WORK TO BE COMPLETED: Your reply must contain the full listing below, reproduced exactly, but no pictures.

COLLECTED MATERIAL:
· · · · ·
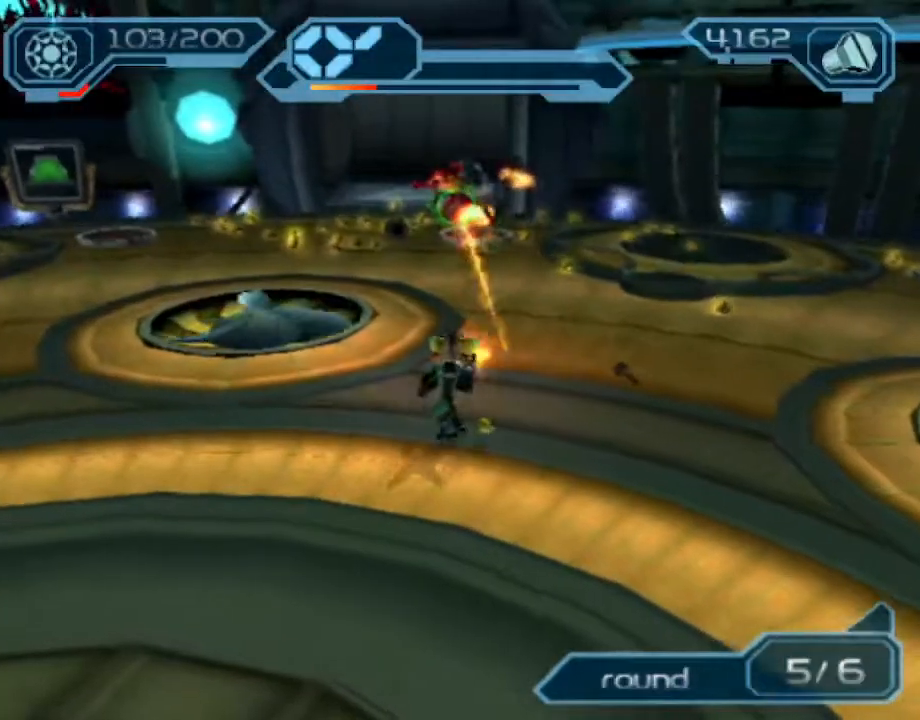
{"buttons": ["R2"], "left_stick": "right", "right_stick": "center", "events": [[433, "CIRCLE", "up"], [450, "left_stick", "right"]]}
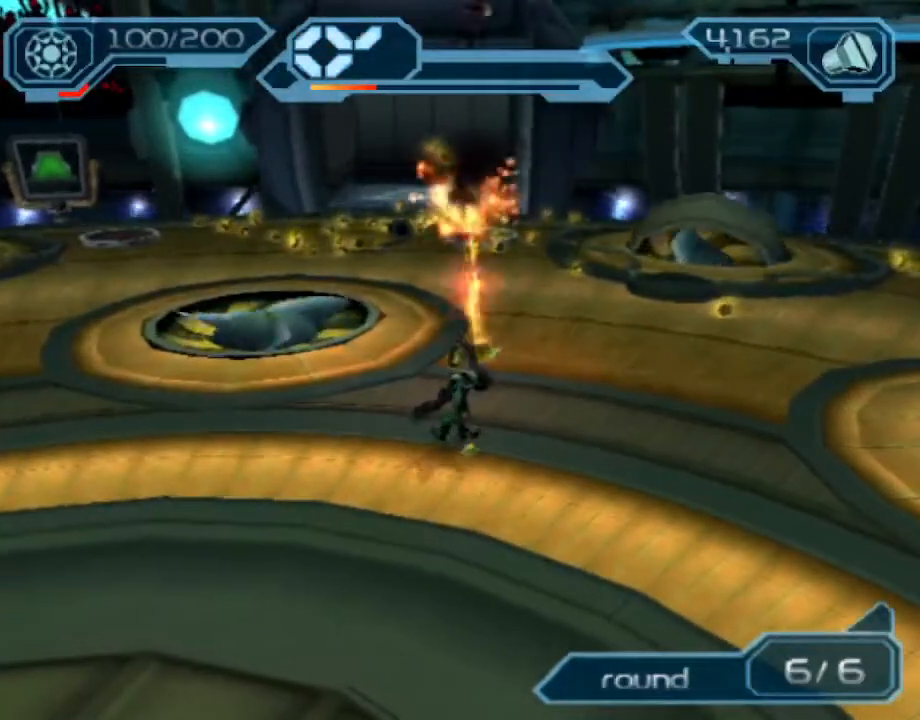
{"buttons": ["R2"], "left_stick": "right", "right_stick": "center", "events": [[17, "right_stick", "left"], [383, "right_stick", "center"]]}
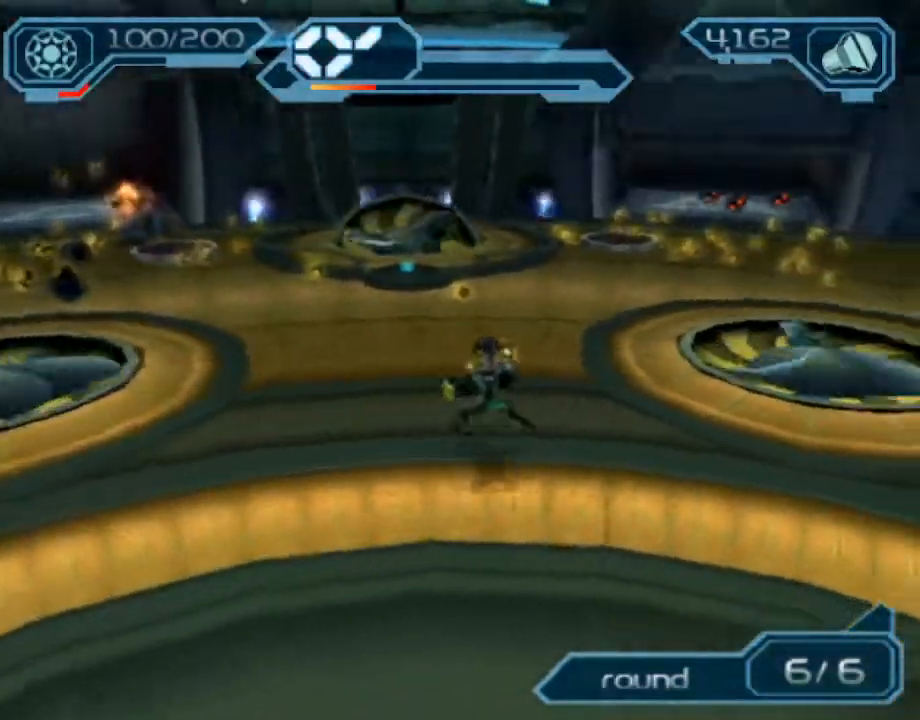
{"buttons": ["CIRCLE", "R2"], "left_stick": "right", "right_stick": "center", "events": [[100, "right_stick", "left"], [183, "right_stick", "center"], [283, "CIRCLE", "down"]]}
· · · · ·
RESULT OF THIS TASK:
{"buttons": ["R2"], "left_stick": "right", "right_stick": "center", "events": [[433, "CIRCLE", "up"], [450, "left_stick", "right"]]}
{"buttons": ["R2"], "left_stick": "right", "right_stick": "center", "events": [[17, "right_stick", "left"], [383, "right_stick", "center"]]}
{"buttons": ["CIRCLE", "R2"], "left_stick": "right", "right_stick": "center", "events": [[100, "right_stick", "left"], [183, "right_stick", "center"], [283, "CIRCLE", "down"]]}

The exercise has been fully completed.